The Canon EF 14mm f/2.8L USM to be exact. It is a canon L series lens so the usual standards of high build quality and sharpness along with low distortion apply. There are websites that specialise in such questions if you want that kind of detail covered.
For museum photography it looks extremely useful. Wide angle dealing with the problem of large exhibits in not so large galleries, short minimum focus distance allowing you to get right up against case glass thus reducing issues with reflections and while not the fastest lens around not exactly slow either.
So I brought one and decided to put it through its paces at the Royal Armouries Fort Nelson. It provides a good testing ground with a range of exhibit types and with lighting conditions ranging from full sun outdoors to appalling (underground in the old magazines). I was using a full frame camera so things may be different for users of crop sensored systems.
So what did I find? Firstly the lens was certainly wide angle enough to allow photos of large exhibits in small galleries. If anything the problem was that the thing was too wide angled resulting in having to stand practically on top of things to get reasonable framing. Speed wise it was fine but the low light performance of the 5DIII is so good that its not really an issue in any case. The short minimum focusing distance was pretty useful for photographing objects in the 2-6 inches range.

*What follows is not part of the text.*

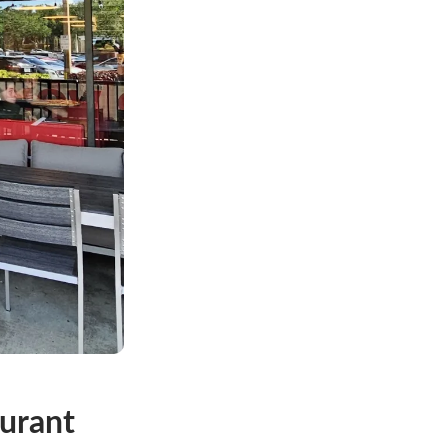
urant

In terms of test shots I’ve only uploaded a couple of images but that’s more because all the useful images have already been taken:
Overall its a fairly good choice for museum photography but I suspect the Canon EF 16-35mm with a couple of extension tubes would be more useful as well as being slightly cheaper. The 14mm lens is probably better in the role of lens of last resort rather than as a workhorse lens. One area I expect it to shine would be interiors of places like the classic country house national trust property.